# Need some help....



## JayL1967 (Apr 30, 2002)

...I installed the ground controls sat.
I went yesterday to a shop for an alignment and my car was to low for the ramp....today I went to another shop and the guy asked me if I know the specs for a lower sentra....He told that the specs have to be differente that a non lower sentra...is he right?


----------



## PatScottAKA99XE (Apr 30, 2002)

The specs are the same.


----------



## JayL1967 (Apr 30, 2002)

PatScottAKA99XE said:


> The specs are the same.


In other words this guy doesn't know nothing right?


----------



## PatScottAKA99XE (Apr 30, 2002)

I dont know what his problem is. I do know sometimes it is impossible to get a lowered car into spec without getting extra parts like camber plates or camber bolts(yuk!)


----------



## nitestridar (Jun 29, 2002)

JayL1967 said:


> ...I installed the ground controls sat.
> I went yesterday to a shop for an alignment and my car was to low for the ramp....today I went to another shop and the guy asked me if I know the specs for a lower sentra....He told that the specs have to be differente that a non lower sentra...is he right?

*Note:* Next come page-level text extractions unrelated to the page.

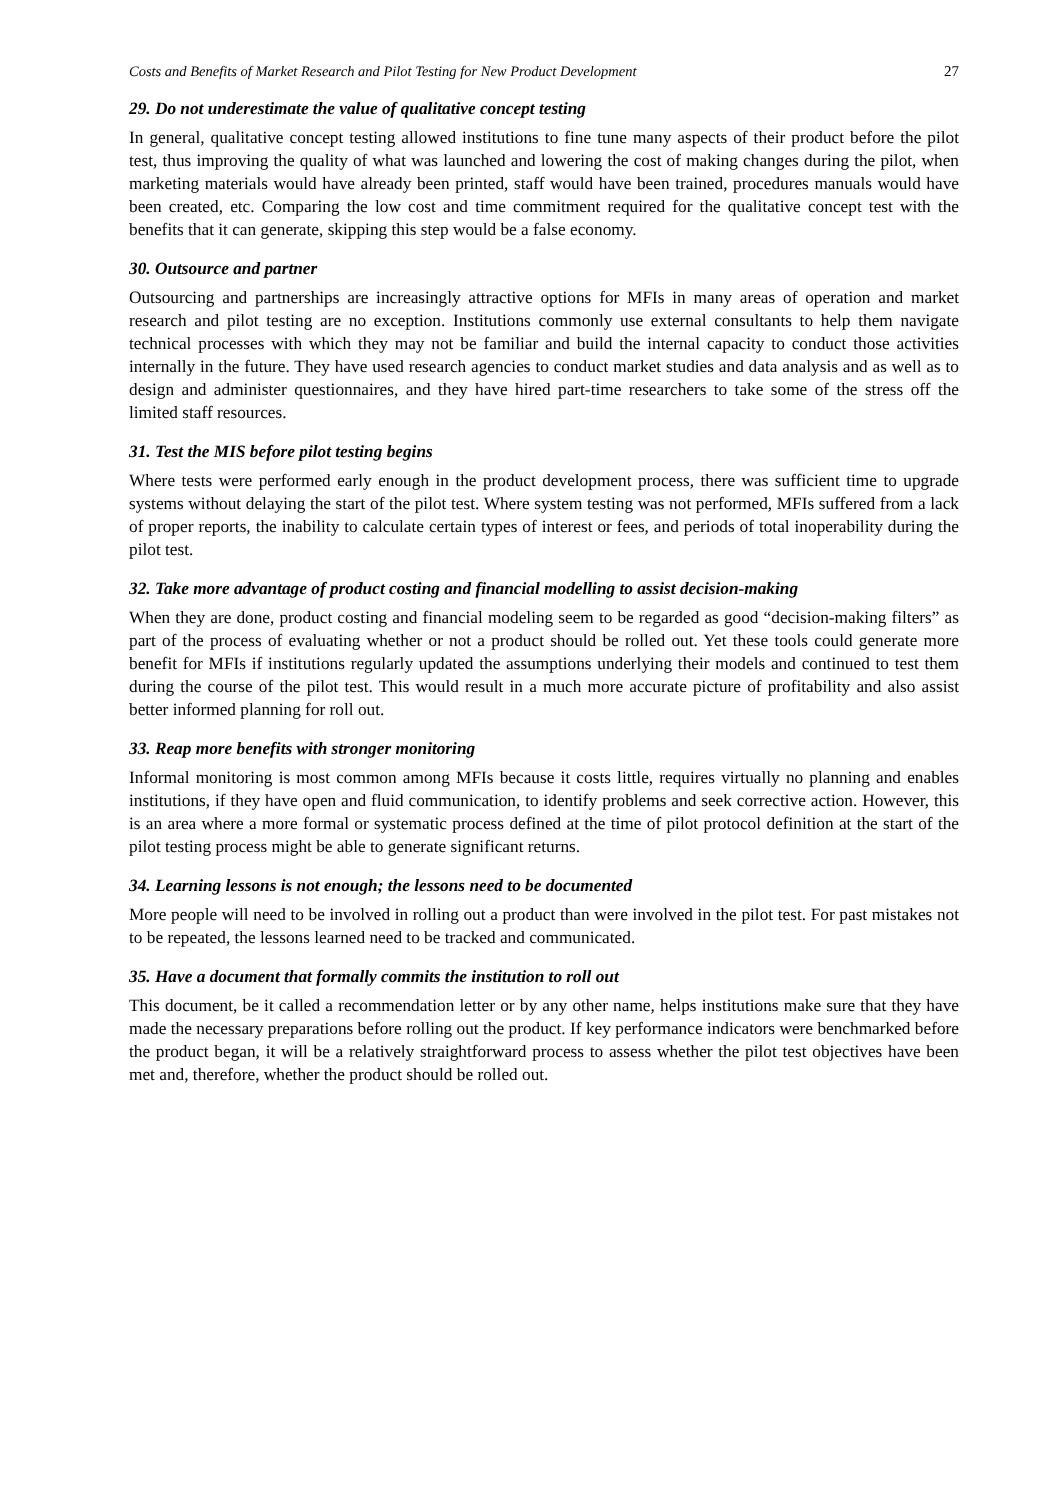Costs and Benefits of Market Research and Pilot Testing for New Product Development 27
29. Do not underestimate the value of qualitative concept testing
In general, qualitative concept testing allowed institutions to fine tune many aspects of their product before the pilot test, thus improving the quality of what was launched and lowering the cost of making changes during the pilot, when marketing materials would have already been printed, staff would have been trained, procedures manuals would have been created, etc. Comparing the low cost and time commitment required for the qualitative concept test with the benefits that it can generate, skipping this step would be a false economy.
30. Outsource and partner
Outsourcing and partnerships are increasingly attractive options for MFIs in many areas of operation and market research and pilot testing are no exception. Institutions commonly use external consultants to help them navigate technical processes with which they may not be familiar and build the internal capacity to conduct those activities internally in the future. They have used research agencies to conduct market studies and data analysis and as well as to design and administer questionnaires, and they have hired part-time researchers to take some of the stress off the limited staff resources.
31. Test the MIS before pilot testing begins
Where tests were performed early enough in the product development process, there was sufficient time to upgrade systems without delaying the start of the pilot test. Where system testing was not performed, MFIs suffered from a lack of proper reports, the inability to calculate certain types of interest or fees, and periods of total inoperability during the pilot test.
32. Take more advantage of product costing and financial modelling to assist decision-making
When they are done, product costing and financial modeling seem to be regarded as good “decision-making filters” as part of the process of evaluating whether or not a product should be rolled out. Yet these tools could generate more benefit for MFIs if institutions regularly updated the assumptions underlying their models and continued to test them during the course of the pilot test. This would result in a much more accurate picture of profitability and also assist better informed planning for roll out.
33. Reap more benefits with stronger monitoring
Informal monitoring is most common among MFIs because it costs little, requires virtually no planning and enables institutions, if they have open and fluid communication, to identify problems and seek corrective action. However, this is an area where a more formal or systematic process defined at the time of pilot protocol definition at the start of the pilot testing process might be able to generate significant returns.
34. Learning lessons is not enough; the lessons need to be documented
More people will need to be involved in rolling out a product than were involved in the pilot test. For past mistakes not to be repeated, the lessons learned need to be tracked and communicated.
35. Have a document that formally commits the institution to roll out
This document, be it called a recommendation letter or by any other name, helps institutions make sure that they have made the necessary preparations before rolling out the product. If key performance indicators were benchmarked before the product began, it will be a relatively straightforward process to assess whether the pilot test objectives have been met and, therefore, whether the product should be rolled out.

If you have a sears Auto near you take it to them they did mine with no problem and my car was low.. the only thing is they will not offer a warrenty.


----------



## JayL1967 (Apr 30, 2002)

Are this # right?
left right
camber -1.5 -2.2
Caster 1.9 1.8
Toe 0.11 0.12


----------



## JayL1967 (Apr 30, 2002)

nx2krider93 said:


> If you have a sears Auto near you take it to them they did mine with no problem and my car was low.. the only thing is they will not offer a warrenty.


Yes I have a Sears Auto near me...they told we don't do nothing to cars with suspension mods...


----------



## PatScottAKA99XE (Apr 30, 2002)

If I were you I would set them like this:
left right
Camber -1.5 -1.5
Caster: Unadjustable
Toe 0 0


----------



## JayL1967 (Apr 30, 2002)

PatScottAKA99XE said:


> If I were you I would set them like this:
> left right
> Camber -1.5 -1.5
> Caster: Unadjustable
> Toe 0 0


Thanks


----------



## nitestridar (Jun 29, 2002)

JayL1967 said:


> Yes I have a Sears Auto near me...they told we don't do nothing to cars with suspension mods...




Tell them you will take it without warrenty


----------



## JayL1967 (Apr 30, 2002)

nx2krider93 said:


> Tell them you will take it without warrenty


OK Thanks


----------